*TEXTO DE ORIGEM*:
Estreito de Hormuz: bloqueio pressiona petróleo, gás e fertilizantes. (Stock/Getty Images)
Agência de Notícias
Publicado em 25 de abril de 2026 às 12h07.
As Forças Armadas do Irã advertiram neste sábado, 25, os Estados Unidos sobre as consequências de continuar com o bloqueio naval dos portos iranianos, o que qualificaram como ações de “banditismo e pirataria”, e ameaçaram dar uma resposta firme.
“Se o Exército americano agressor continuar com o bloqueio, o banditismo e a pirataria na região, deve ter a certeza de que enfrentará a resposta das poderosas Forças Armadas do Irã”, afirmou o Quartel-General Central Khatam al-Anbiya em um comunicado citado pela agência de notícias iraniana "IRNA".
O órgão militar, que coordena o Exército regular iraniano com a Guarda Revolucionária, indicou que as Forças Armadas contam atualmente com “maior capacidade e preparação do que antes” para defender a soberania, o território e os interesses nacionais, e sustentou que os EUA “já experimentaram parte desse poder” durante a guerra que começou em 28 de fevereiro.

*DADOS DISPONÍVEIS*:
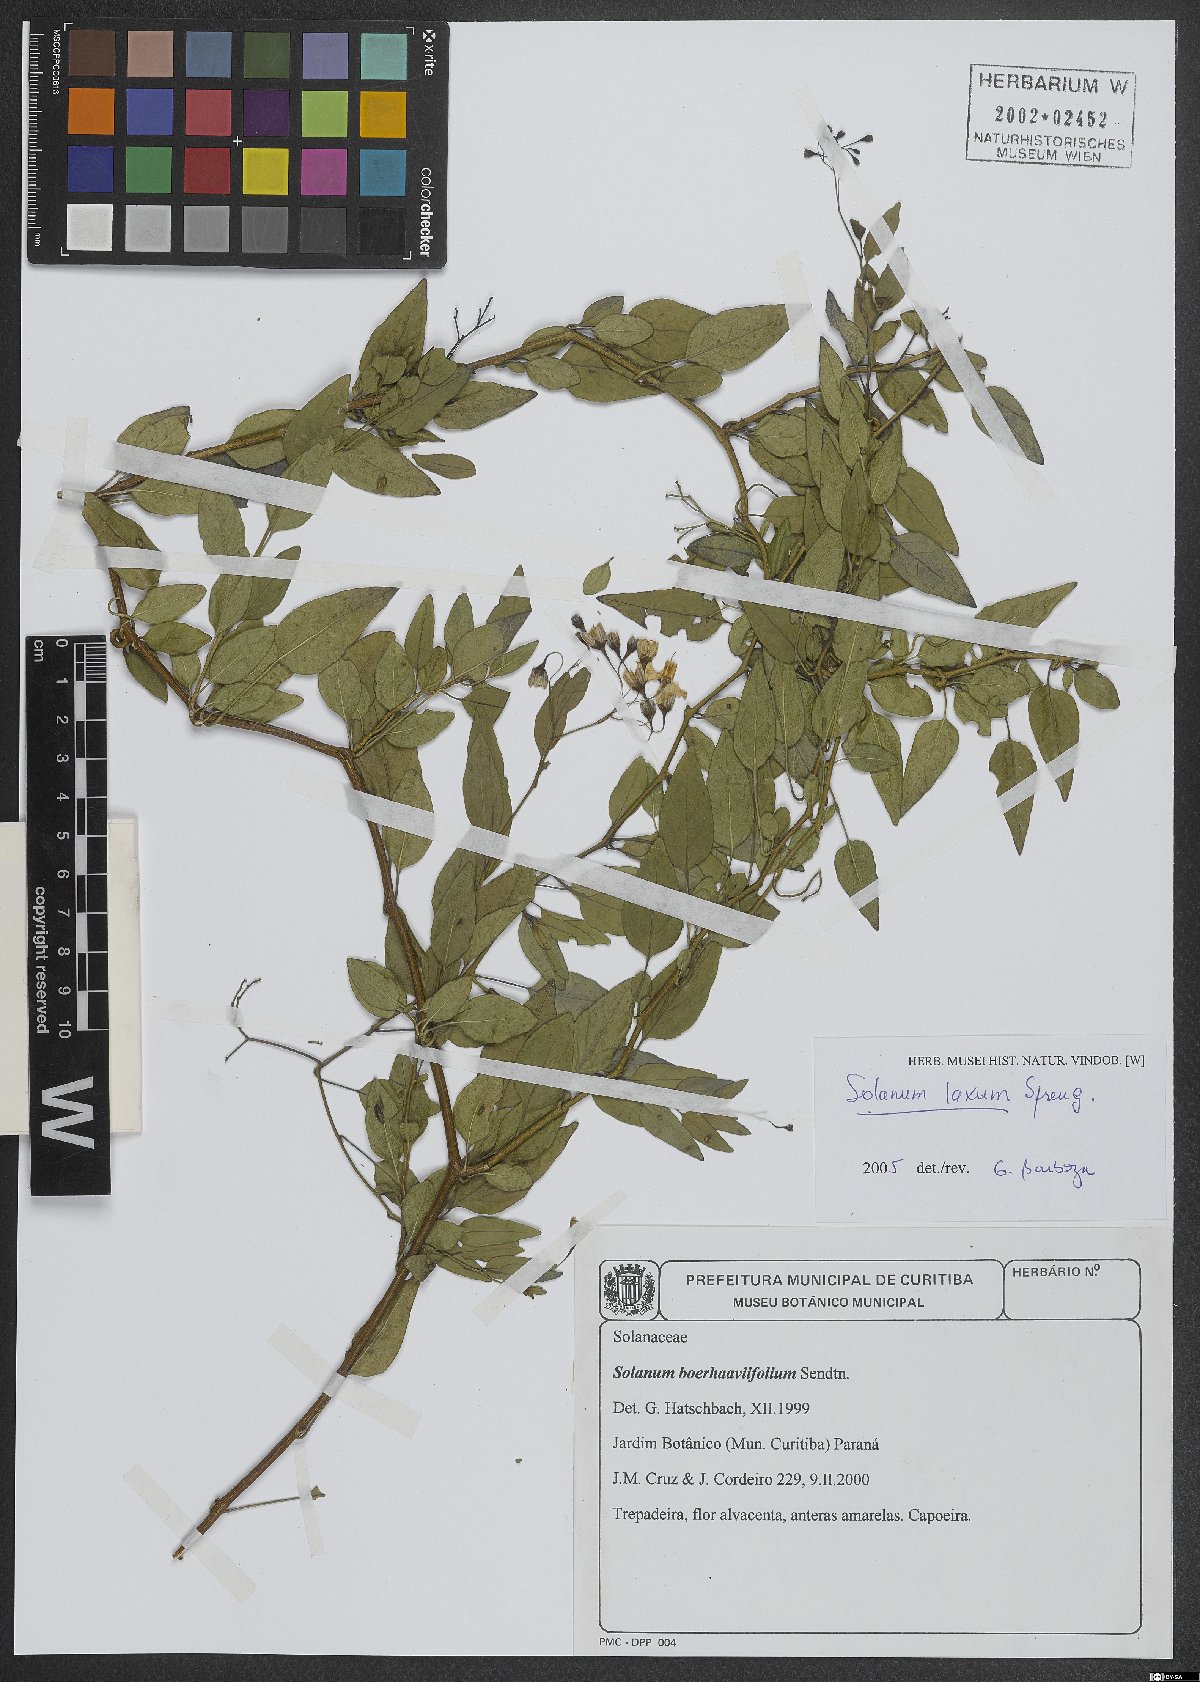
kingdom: Plantae
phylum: Tracheophyta
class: Magnoliopsida
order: Solanales
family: Solanaceae
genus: Solanum
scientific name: Solanum laxum
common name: Nightshade
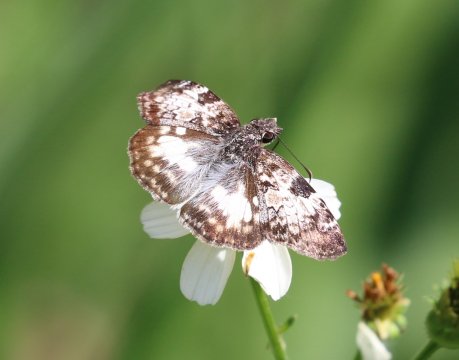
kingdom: Animalia
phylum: Arthropoda
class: Insecta
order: Lepidoptera
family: Hesperiidae
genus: Chiomara
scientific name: Chiomara asychis
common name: White-patched Skipper
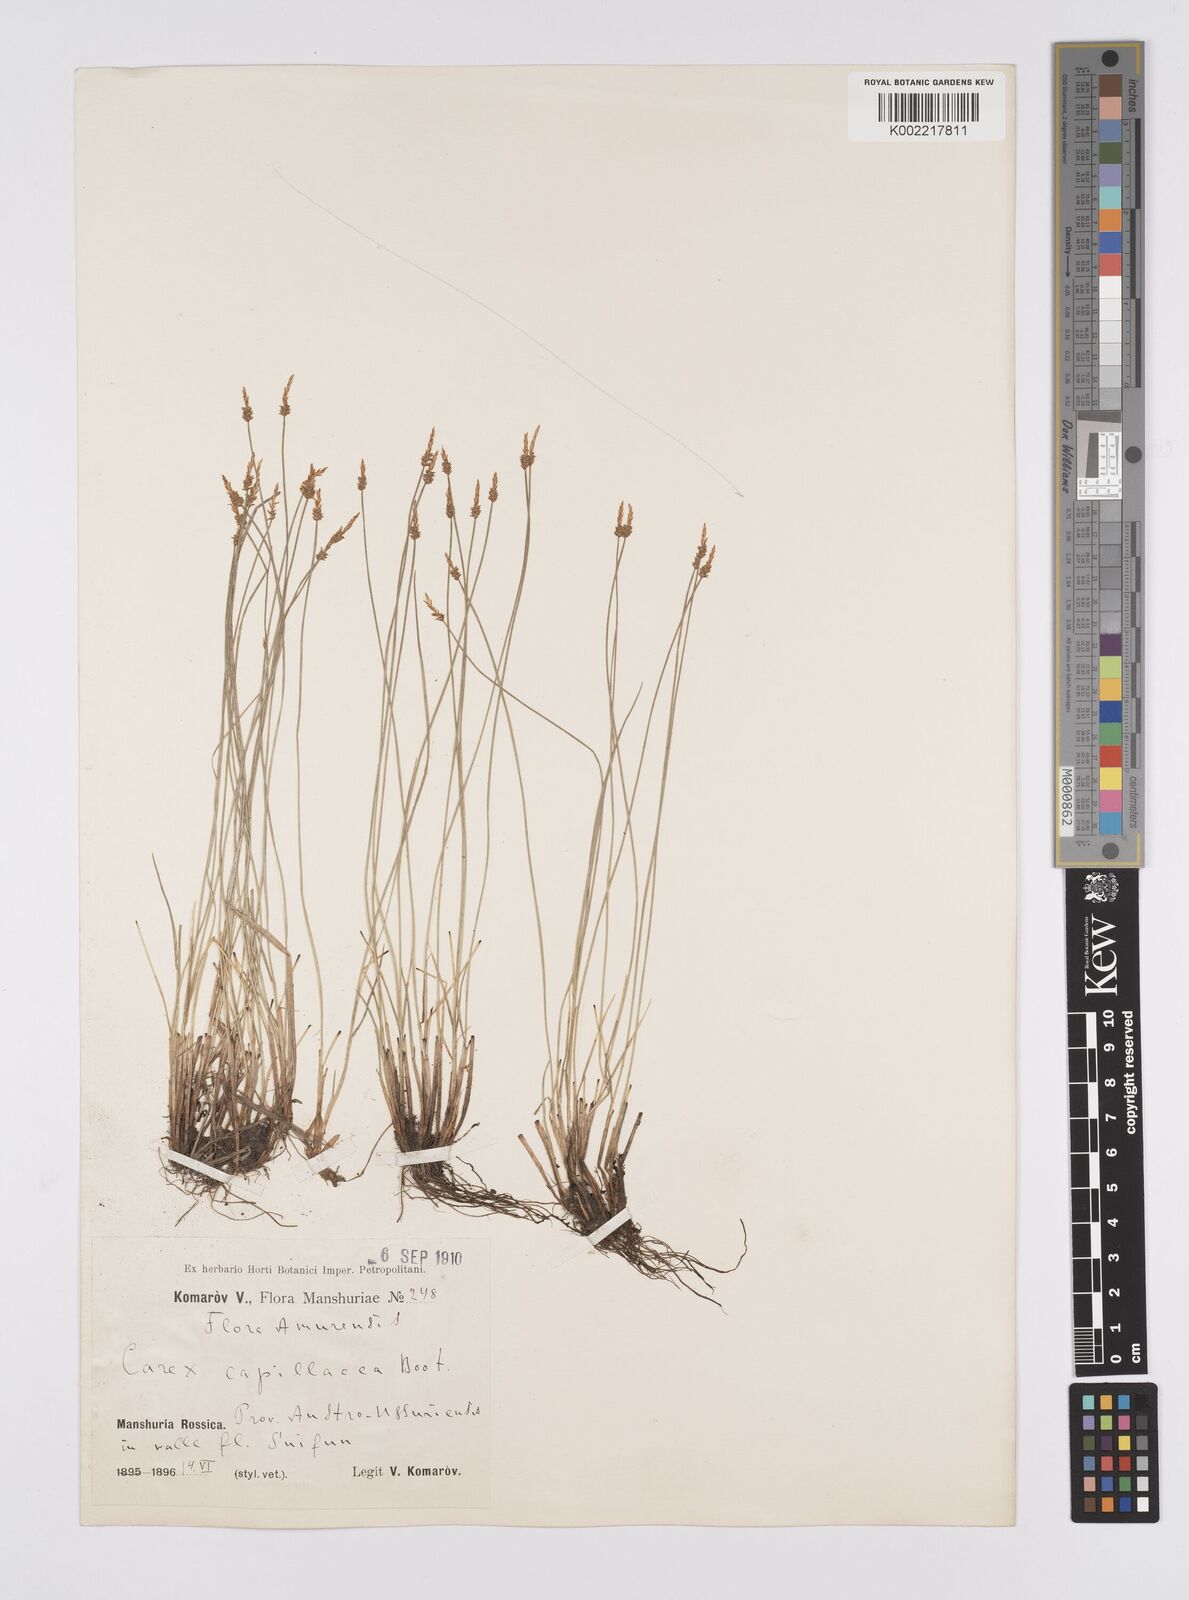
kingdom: Plantae
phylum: Tracheophyta
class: Liliopsida
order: Poales
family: Cyperaceae
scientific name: Cyperaceae
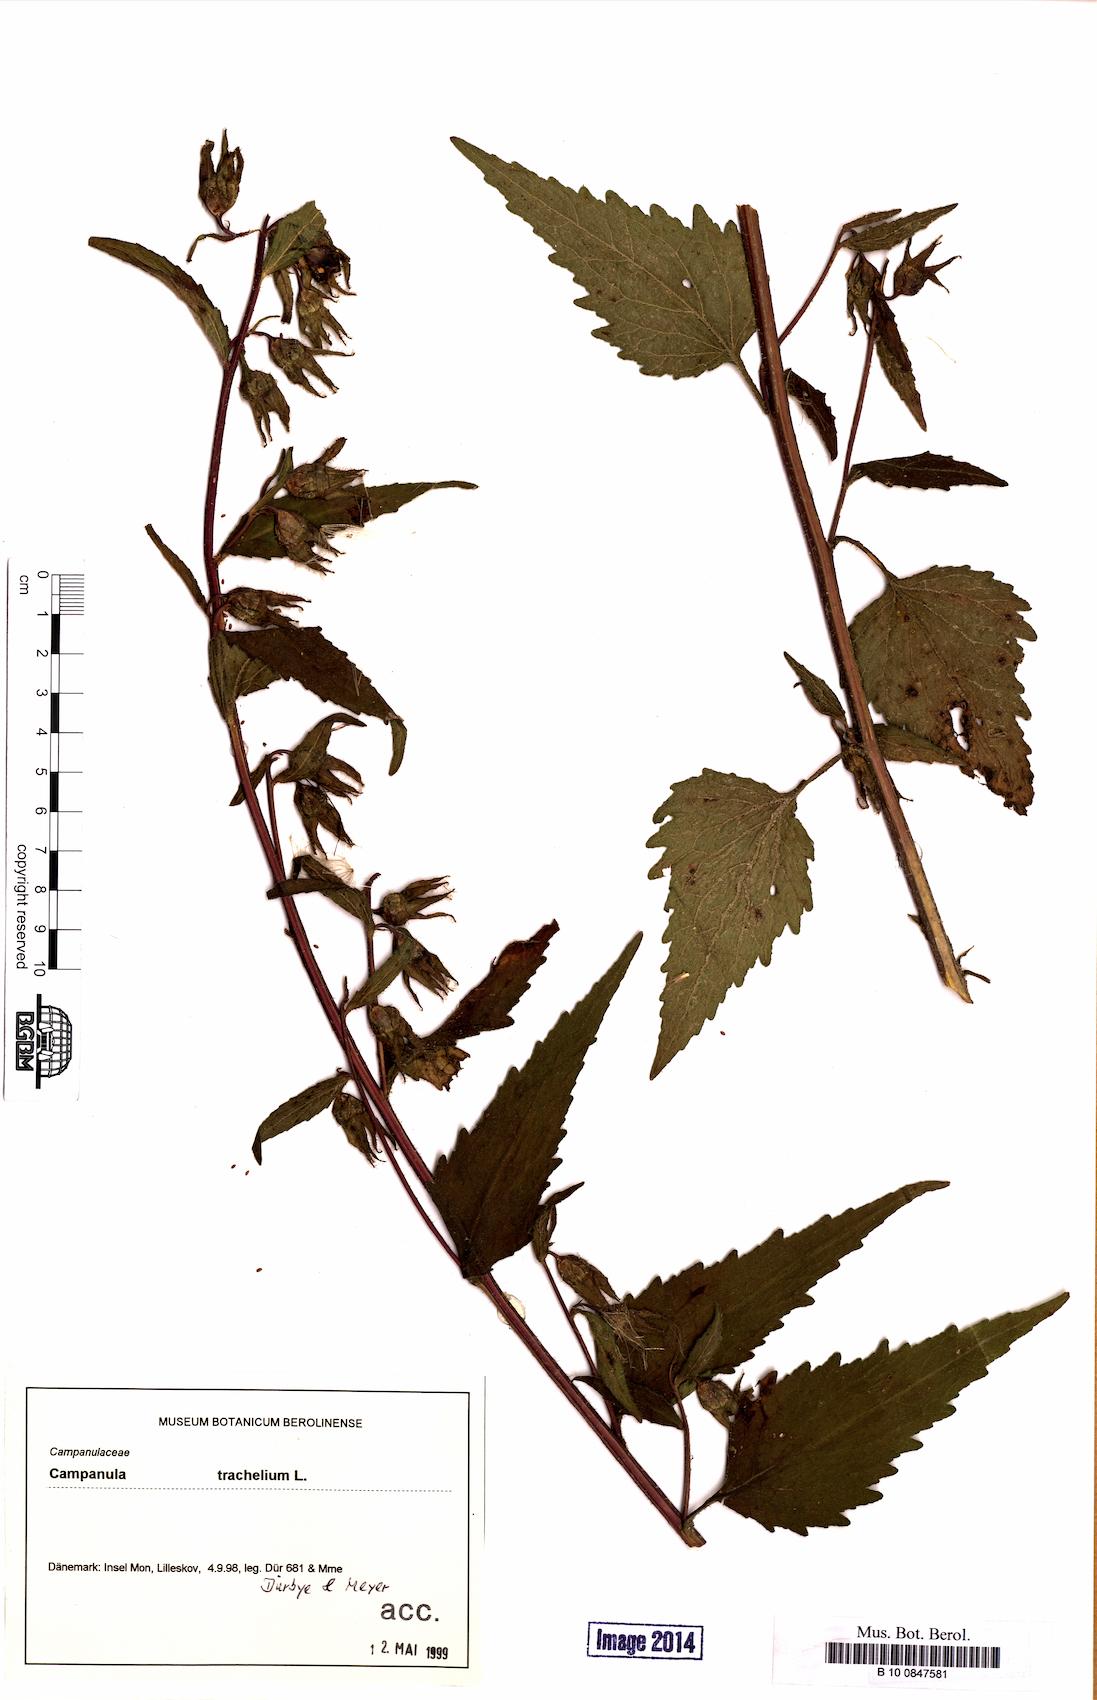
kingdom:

*O QUE FAZER*:
1. Liste tudo o que, segundo a notícia, as Forças Armadas iranianas estão preparadas para defender.
2. Atualize o trecho da notícia que vai de "As Forças Armadas do Irã advertiram" até "uma resposta firme.", inclusive, trocando "Estados Unidos" por "EUA".

*RESPOSTAS DO EXERCÍCIO*:
1. A soberania, o território e os interesses nacionais.

2.
As Forças Armadas do Irã advertiram neste sábado, 25, os EUA sobre as consequências de continuar com o bloqueio naval dos portos iranianos, o que qualificaram como ações de “banditismo e pirataria”, e ameaçaram dar uma resposta firme.